[Data entries]
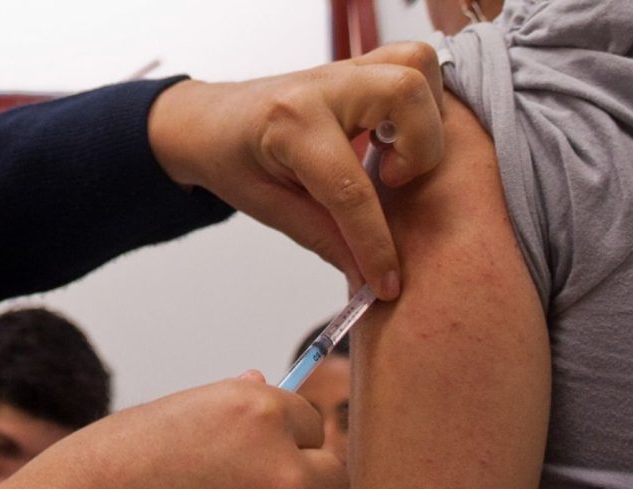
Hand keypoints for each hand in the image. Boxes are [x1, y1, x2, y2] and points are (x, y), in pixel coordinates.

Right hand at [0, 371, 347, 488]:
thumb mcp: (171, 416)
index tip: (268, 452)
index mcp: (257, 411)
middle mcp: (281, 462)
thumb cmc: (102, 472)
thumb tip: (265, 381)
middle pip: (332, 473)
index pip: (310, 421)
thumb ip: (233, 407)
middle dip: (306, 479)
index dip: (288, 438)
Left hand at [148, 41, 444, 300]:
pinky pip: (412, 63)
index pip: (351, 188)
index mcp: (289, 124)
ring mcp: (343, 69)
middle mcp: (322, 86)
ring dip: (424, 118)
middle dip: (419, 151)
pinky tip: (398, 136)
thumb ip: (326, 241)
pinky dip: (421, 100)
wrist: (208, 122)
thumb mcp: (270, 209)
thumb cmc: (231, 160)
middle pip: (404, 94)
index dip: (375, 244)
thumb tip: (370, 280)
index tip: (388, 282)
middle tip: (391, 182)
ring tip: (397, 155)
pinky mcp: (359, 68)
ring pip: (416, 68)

==

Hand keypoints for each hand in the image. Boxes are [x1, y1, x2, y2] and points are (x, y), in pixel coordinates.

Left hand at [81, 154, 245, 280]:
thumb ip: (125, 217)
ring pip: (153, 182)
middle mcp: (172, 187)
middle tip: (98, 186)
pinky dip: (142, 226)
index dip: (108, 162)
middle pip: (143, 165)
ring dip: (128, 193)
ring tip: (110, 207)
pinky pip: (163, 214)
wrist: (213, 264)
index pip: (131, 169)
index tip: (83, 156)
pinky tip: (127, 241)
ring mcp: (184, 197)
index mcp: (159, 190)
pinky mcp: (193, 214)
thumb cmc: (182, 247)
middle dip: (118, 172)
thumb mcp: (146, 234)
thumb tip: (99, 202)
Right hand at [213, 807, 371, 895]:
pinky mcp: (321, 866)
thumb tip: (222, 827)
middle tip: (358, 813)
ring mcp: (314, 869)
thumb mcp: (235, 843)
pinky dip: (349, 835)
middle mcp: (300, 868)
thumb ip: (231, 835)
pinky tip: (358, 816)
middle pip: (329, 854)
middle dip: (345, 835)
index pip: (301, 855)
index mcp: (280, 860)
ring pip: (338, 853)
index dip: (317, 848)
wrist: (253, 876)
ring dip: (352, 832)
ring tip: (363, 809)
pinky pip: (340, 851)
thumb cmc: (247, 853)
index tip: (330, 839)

* _What the task asks_
Above are the records; print exactly the lines from the line with "thumb tip: (265, 381)" to the line with "ring mcp: (343, 69)", including both, and nothing else.

* _Finished task_
thumb tip: (265, 381)
middle pip: (332, 473)
index pip: (310, 421)
thumb ip: (233, 407)
middle dip: (306, 479)
index dip: (288, 438)
Left hand at [148, 41, 444, 300]:
pinky pip: (412, 63)
index pip: (351, 188)
index mcp: (289, 124)
ring mcp: (343, 69)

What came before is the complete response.